Dataset records
★ ★ ★ ★
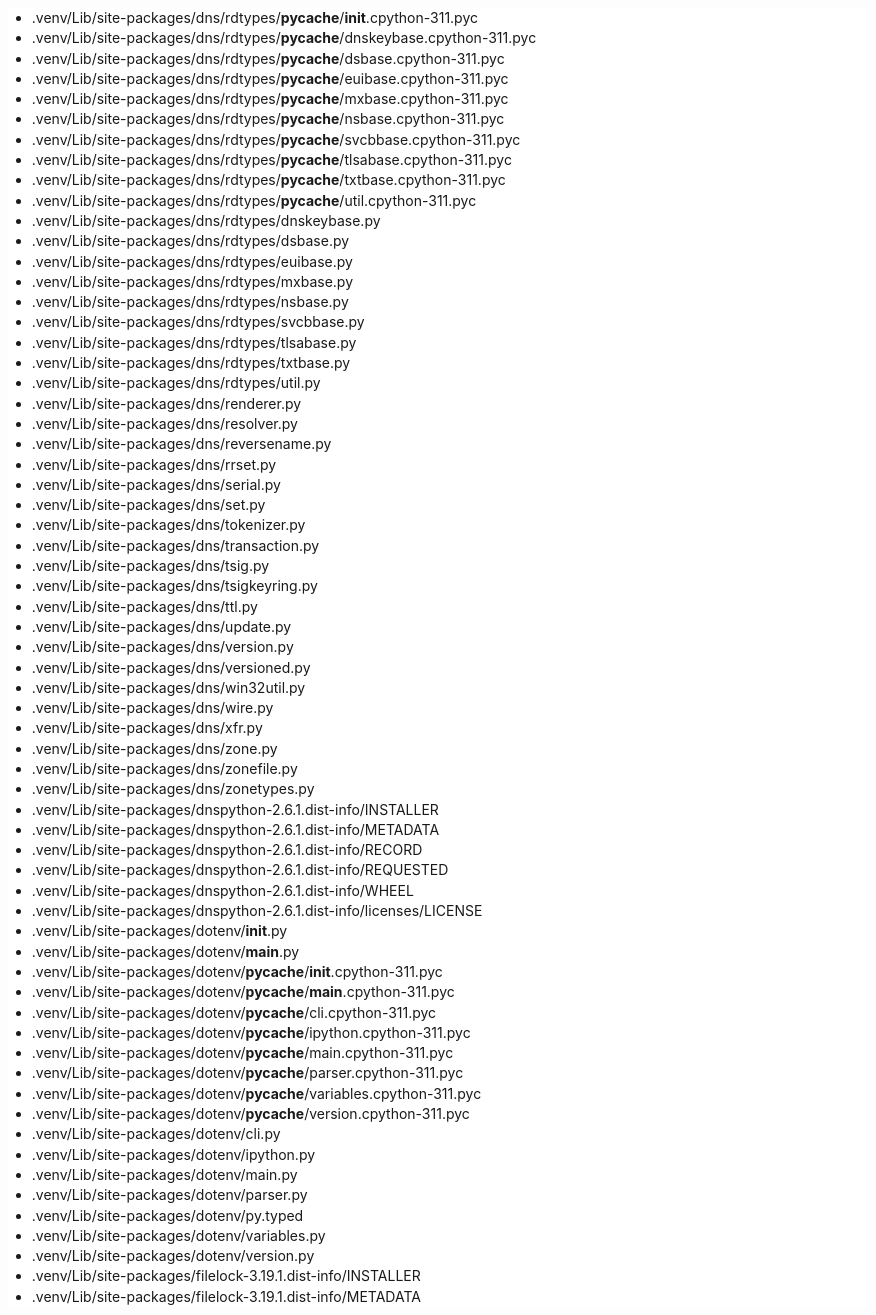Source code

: - .venv/Lib/site-packages/dns/rdtypes/__pycache__/__init__.cpython-311.pyc
- .venv/Lib/site-packages/dns/rdtypes/__pycache__/dnskeybase.cpython-311.pyc
- .venv/Lib/site-packages/dns/rdtypes/__pycache__/dsbase.cpython-311.pyc
- .venv/Lib/site-packages/dns/rdtypes/__pycache__/euibase.cpython-311.pyc
- .venv/Lib/site-packages/dns/rdtypes/__pycache__/mxbase.cpython-311.pyc
- .venv/Lib/site-packages/dns/rdtypes/__pycache__/nsbase.cpython-311.pyc
- .venv/Lib/site-packages/dns/rdtypes/__pycache__/svcbbase.cpython-311.pyc
- .venv/Lib/site-packages/dns/rdtypes/__pycache__/tlsabase.cpython-311.pyc
- .venv/Lib/site-packages/dns/rdtypes/__pycache__/txtbase.cpython-311.pyc
- .venv/Lib/site-packages/dns/rdtypes/__pycache__/util.cpython-311.pyc
- .venv/Lib/site-packages/dns/rdtypes/dnskeybase.py
- .venv/Lib/site-packages/dns/rdtypes/dsbase.py
- .venv/Lib/site-packages/dns/rdtypes/euibase.py
- .venv/Lib/site-packages/dns/rdtypes/mxbase.py
- .venv/Lib/site-packages/dns/rdtypes/nsbase.py
- .venv/Lib/site-packages/dns/rdtypes/svcbbase.py
- .venv/Lib/site-packages/dns/rdtypes/tlsabase.py
- .venv/Lib/site-packages/dns/rdtypes/txtbase.py
- .venv/Lib/site-packages/dns/rdtypes/util.py
- .venv/Lib/site-packages/dns/renderer.py
- .venv/Lib/site-packages/dns/resolver.py
- .venv/Lib/site-packages/dns/reversename.py
- .venv/Lib/site-packages/dns/rrset.py
- .venv/Lib/site-packages/dns/serial.py
- .venv/Lib/site-packages/dns/set.py
- .venv/Lib/site-packages/dns/tokenizer.py
- .venv/Lib/site-packages/dns/transaction.py
- .venv/Lib/site-packages/dns/tsig.py
- .venv/Lib/site-packages/dns/tsigkeyring.py
- .venv/Lib/site-packages/dns/ttl.py
- .venv/Lib/site-packages/dns/update.py
- .venv/Lib/site-packages/dns/version.py
- .venv/Lib/site-packages/dns/versioned.py
- .venv/Lib/site-packages/dns/win32util.py
- .venv/Lib/site-packages/dns/wire.py
- .venv/Lib/site-packages/dns/xfr.py
- .venv/Lib/site-packages/dns/zone.py
- .venv/Lib/site-packages/dns/zonefile.py
- .venv/Lib/site-packages/dns/zonetypes.py
- .venv/Lib/site-packages/dnspython-2.6.1.dist-info/INSTALLER
- .venv/Lib/site-packages/dnspython-2.6.1.dist-info/METADATA
- .venv/Lib/site-packages/dnspython-2.6.1.dist-info/RECORD
- .venv/Lib/site-packages/dnspython-2.6.1.dist-info/REQUESTED
- .venv/Lib/site-packages/dnspython-2.6.1.dist-info/WHEEL
- .venv/Lib/site-packages/dnspython-2.6.1.dist-info/licenses/LICENSE
- .venv/Lib/site-packages/dotenv/__init__.py
- .venv/Lib/site-packages/dotenv/__main__.py
- .venv/Lib/site-packages/dotenv/__pycache__/__init__.cpython-311.pyc
- .venv/Lib/site-packages/dotenv/__pycache__/__main__.cpython-311.pyc
- .venv/Lib/site-packages/dotenv/__pycache__/cli.cpython-311.pyc
- .venv/Lib/site-packages/dotenv/__pycache__/ipython.cpython-311.pyc
- .venv/Lib/site-packages/dotenv/__pycache__/main.cpython-311.pyc
- .venv/Lib/site-packages/dotenv/__pycache__/parser.cpython-311.pyc
- .venv/Lib/site-packages/dotenv/__pycache__/variables.cpython-311.pyc
- .venv/Lib/site-packages/dotenv/__pycache__/version.cpython-311.pyc
- .venv/Lib/site-packages/dotenv/cli.py
- .venv/Lib/site-packages/dotenv/ipython.py
- .venv/Lib/site-packages/dotenv/main.py
- .venv/Lib/site-packages/dotenv/parser.py
- .venv/Lib/site-packages/dotenv/py.typed
- .venv/Lib/site-packages/dotenv/variables.py
- .venv/Lib/site-packages/dotenv/version.py
- .venv/Lib/site-packages/filelock-3.19.1.dist-info/INSTALLER
- .venv/Lib/site-packages/filelock-3.19.1.dist-info/METADATA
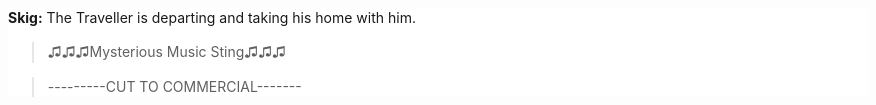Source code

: **Skig:** The Traveller is departing and taking his home with him.<br />
>♫♫♫Mysterious Music Sting♫♫♫<br />

>---------CUT TO COMMERCIAL-------<br />

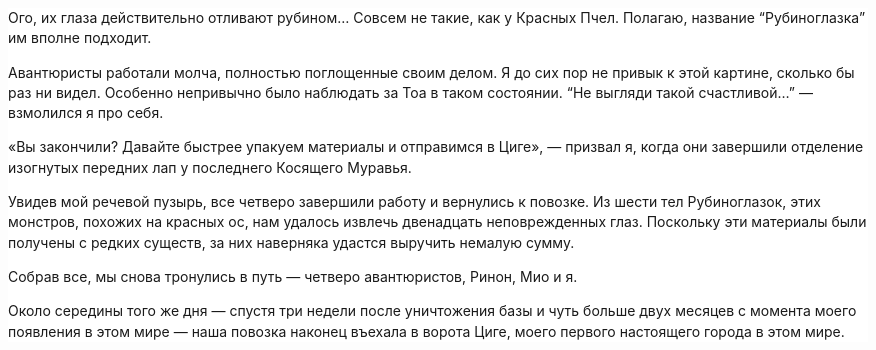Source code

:Ого, их глаза действительно отливают рубином… Совсем не такие, как у Красных Пчел. Полагаю, название “Рубиноглазка” им вполне подходит.

Авантюристы работали молча, полностью поглощенные своим делом. Я до сих пор не привык к этой картине, сколько бы раз ни видел. Особенно непривычно было наблюдать за Тоа в таком состоянии. “Не выгляди такой счастливой…” — взмолился я про себя.

«Вы закончили? Давайте быстрее упакуем материалы и отправимся в Циге», — призвал я, когда они завершили отделение изогнутых передних лап у последнего Косящего Муравья.

Увидев мой речевой пузырь, все четверо завершили работу и вернулись к повозке. Из шести тел Рубиноглазок, этих монстров, похожих на красных ос, нам удалось извлечь двенадцать неповрежденных глаз. Поскольку эти материалы были получены с редких существ, за них наверняка удастся выручить немалую сумму.

Собрав все, мы снова тронулись в путь — четверо авантюристов, Ринон, Мио и я.

Около середины того же дня — спустя три недели после уничтожения базы и чуть больше двух месяцев с момента моего появления в этом мире — наша повозка наконец въехала в ворота Циге, моего первого настоящего города в этом мире.
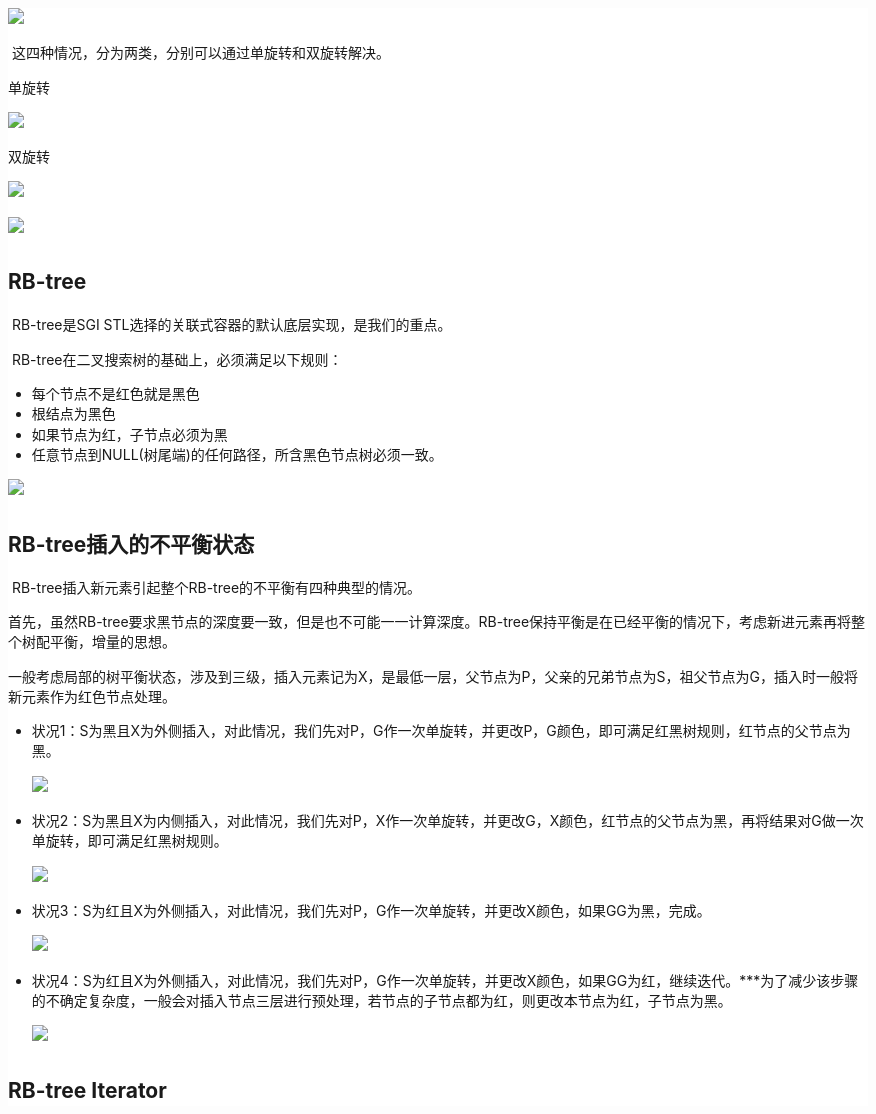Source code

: ![](/home/yikarus/git-Yikarus/prework/STL/AVL_noBalance.jpg)

​	这四种情况，分为两类，分别可以通过单旋转和双旋转解决。

单旋转

![](/home/yikarus/.config/tencent-qq/653770281/image/origin/AVL_singleRotate.jpg)

双旋转

![](/home/yikarus/.config/tencent-qq/653770281/image/origin/AVL_DoubleRotate1.jpg)

![](/home/yikarus/.config/tencent-qq/653770281/image/origin/AVL_DoubleRotate2.jpg)

## RB-tree

​	RB-tree是SGI STL选择的关联式容器的默认底层实现，是我们的重点。

​	RB-tree在二叉搜索树的基础上，必须满足以下规则：

- 每个节点不是红色就是黑色
- 根结点为黑色
- 如果节点为红，子节点必须为黑
- 任意节点到NULL(树尾端)的任何路径，所含黑色节点树必须一致。

![](/home/yikarus/.config/tencent-qq/653770281/image/origin/RB_introduction.jpg)

## RB-tree插入的不平衡状态

​	RB-tree插入新元素引起整个RB-tree的不平衡有四种典型的情况。

​	首先，虽然RB-tree要求黑节点的深度要一致，但是也不可能一一计算深度。RB-tree保持平衡是在已经平衡的情况下，考虑新进元素再将整个树配平衡，增量的思想。

​	一般考虑局部的树平衡状态，涉及到三级，插入元素记为X，是最低一层，父节点为P，父亲的兄弟节点为S，祖父节点为G，插入时一般将新元素作为红色节点处理。

- 状况1：S为黑且X为外侧插入，对此情况，我们先对P，G作一次单旋转，并更改P，G颜色，即可满足红黑树规则，红节点的父节点为黑。

  ![](/home/yikarus/.config/tencent-qq/653770281/image/origin/RB-insert1.jpg)

- 状况2：S为黑且X为内侧插入，对此情况，我们先对P，X作一次单旋转，并更改G，X颜色，红节点的父节点为黑，再将结果对G做一次单旋转，即可满足红黑树规则。

  ![](/home/yikarus/.config/tencent-qq/653770281/image/origin/RB-insert2.jpg)

- 状况3：S为红且X为外侧插入，对此情况，我们先对P，G作一次单旋转，并更改X颜色，如果GG为黑，完成。

  ![](/home/yikarus/.config/tencent-qq/653770281/image/origin/RB-insert3.jpg)

- 状况4：S为红且X为外侧插入，对此情况，我们先对P，G作一次单旋转，并更改X颜色，如果GG为红，继续迭代。***为了减少该步骤的不确定复杂度，一般会对插入节点三层进行预处理，若节点的子节点都为红，则更改本节点为红，子节点为黑。

  ![](/home/yikarus/.config/tencent-qq/653770281/image/origin/RB-insert4.jpg)

## RB-tree Iterator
★ ★ ★ ★
Task goal: The range runs from the line above containing "- .venv/Lib/site-packages/dotenv/__init__.py" to the line containing "- .venv/Lib/site-packages/filelock-3.19.1.dist-info/INSTALLER", inclusive. Restate those lines word for word and no others.

Final answer:
- .venv/Lib/site-packages/dotenv/__init__.py
- .venv/Lib/site-packages/dotenv/__main__.py
- .venv/Lib/site-packages/dotenv/__pycache__/__init__.cpython-311.pyc
- .venv/Lib/site-packages/dotenv/__pycache__/__main__.cpython-311.pyc
- .venv/Lib/site-packages/dotenv/__pycache__/cli.cpython-311.pyc
- .venv/Lib/site-packages/dotenv/__pycache__/ipython.cpython-311.pyc
- .venv/Lib/site-packages/dotenv/__pycache__/main.cpython-311.pyc
- .venv/Lib/site-packages/dotenv/__pycache__/parser.cpython-311.pyc
- .venv/Lib/site-packages/dotenv/__pycache__/variables.cpython-311.pyc
- .venv/Lib/site-packages/dotenv/__pycache__/version.cpython-311.pyc
- .venv/Lib/site-packages/dotenv/cli.py
- .venv/Lib/site-packages/dotenv/ipython.py
- .venv/Lib/site-packages/dotenv/main.py
- .venv/Lib/site-packages/dotenv/parser.py
- .venv/Lib/site-packages/dotenv/py.typed
- .venv/Lib/site-packages/dotenv/variables.py
- .venv/Lib/site-packages/dotenv/version.py
- .venv/Lib/site-packages/filelock-3.19.1.dist-info/INSTALLER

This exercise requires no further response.